So naturally, I am appropriately well-rested, which leads to - surprise surprise - some feeling of anxiety.
It's all directed toward the now and the future. Am I making a difference here? Am I going to be able to figure out a project that I really want to do before I leave? How do I get people to see my point of view and get on board with some sustainable projects? What would I be doing if I were back in the States? What will I be doing when I get back to the States? Am I going to be successful? What does it mean to be successful? How is my family doing without me...
And it goes on.
It's a hard concept to accept, given how self-destructive it is, but I don't think I will ever be stress-free. I'm wired to constantly worry about one thing or another, so I feel so lucky to have this gap in my life where stress is at all time low (on a spectrum from I'm-going-to-be-able-to-sleep-with-a-few-nightmares-tonight to I-think-I'm-having-a-heart-attack-RIGHT-NOW), and the upside to that is the clarity it's provided me to contemplate on some things in my life without being led around by emotion-induced thoughts and decisions that were wont to happen a year ago.
I can't believe how much more rational and easy it is to analyze my thoughts and emotions with a clear head. I like it.

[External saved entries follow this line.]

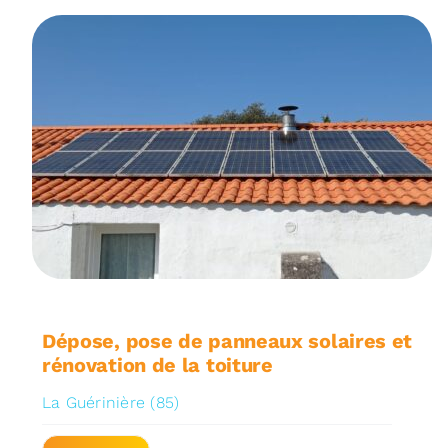
Dépose, pose de panneaux solaires et
rénovation de la toiture
La Guérinière (85)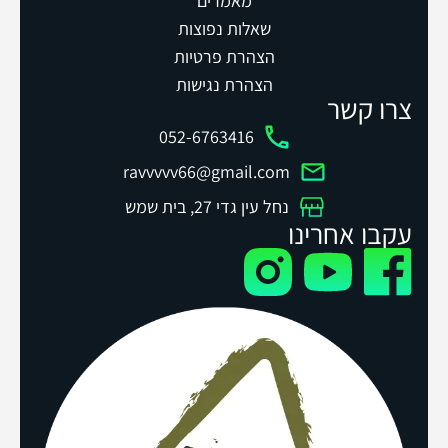
מאמרים
שאלות נפוצות
הצהרת פרטיות
הצהרת נגישות
צרו קשר
052-6763416
ravvvvv66@gmail.com
נחל עין גדי 27, בית שמש
עקבו אחרינו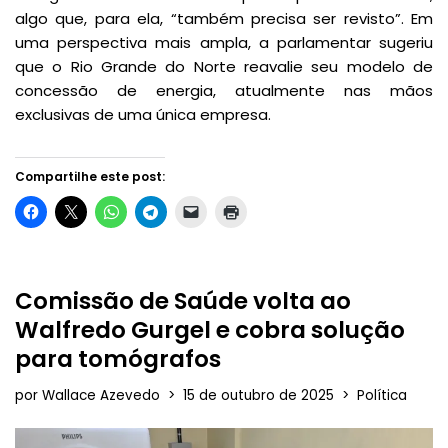
algo que, para ela, “também precisa ser revisto”. Em
uma perspectiva mais ampla, a parlamentar sugeriu
que o Rio Grande do Norte reavalie seu modelo de
concessão de energia, atualmente nas mãos
exclusivas de uma única empresa.
Compartilhe este post:
Comissão de Saúde volta ao
Walfredo Gurgel e cobra solução
para tomógrafos
por
Wallace Azevedo
15 de outubro de 2025
Política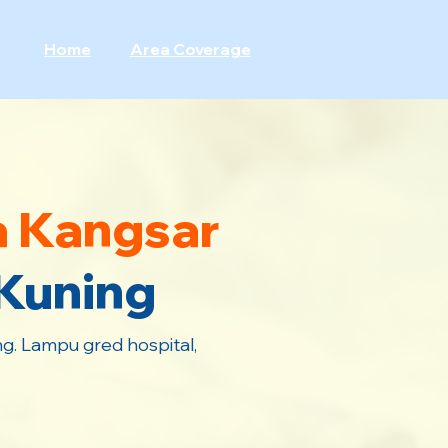
Home
Area Coverage
a Kangsar
 Kuning
. Lampu gred hospital,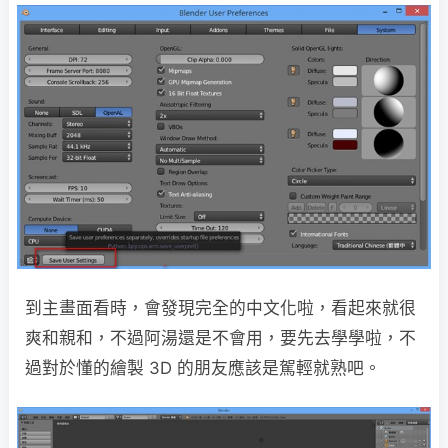
到主畫面看時，會發現完全的中文化啦，看起來就很
爽和親和，不過阿湯還是不會用，要先去學學啦，不
過對於懂的繪製 3D 的朋友應該是駕輕就熟吧。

As for those questions... I have no answer to. Only time will tell, cheesy as that sounds. I can say one thing, though, 80-90% of the time, I know exactly where I want my life to go, and how I'm going to get there (the other 10-20% is mostly me alternating between screaming in my head and telling myself to shut up and then convincing myself it’s ok to not have any answers). My work in Peace Corps might seem slow-moving right now, and might not be on par with what I envisioned it to be when I first started, perhaps insignificant on a larger scale (even compared to what I was doing before), but at least I'm doing it, and with every passing day is one more day of new experiences, new knowledge, new ways of looking at the world and its problems and finding new approaches to solutions. It can only advance me.

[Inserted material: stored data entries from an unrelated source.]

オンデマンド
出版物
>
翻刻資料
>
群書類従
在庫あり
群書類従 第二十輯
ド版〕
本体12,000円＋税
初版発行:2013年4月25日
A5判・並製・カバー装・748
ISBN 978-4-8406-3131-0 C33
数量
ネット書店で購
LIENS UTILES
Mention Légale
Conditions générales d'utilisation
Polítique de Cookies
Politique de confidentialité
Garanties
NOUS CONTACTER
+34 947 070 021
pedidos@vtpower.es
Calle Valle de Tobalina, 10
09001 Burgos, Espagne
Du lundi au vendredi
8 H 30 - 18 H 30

I know one thing for sure though. I won't make a difference or, to be completely and unabashedly ambitious, save the world if I don't get out of my house and break through my comfort zone.
At least one thing won't change regardless of the presence or lack thereof of stress: being uncomfortable means I'm trying new things, and if I try enough things, I'm bound to get to where I need to be eventually, and in the end, isn't that what life is all about?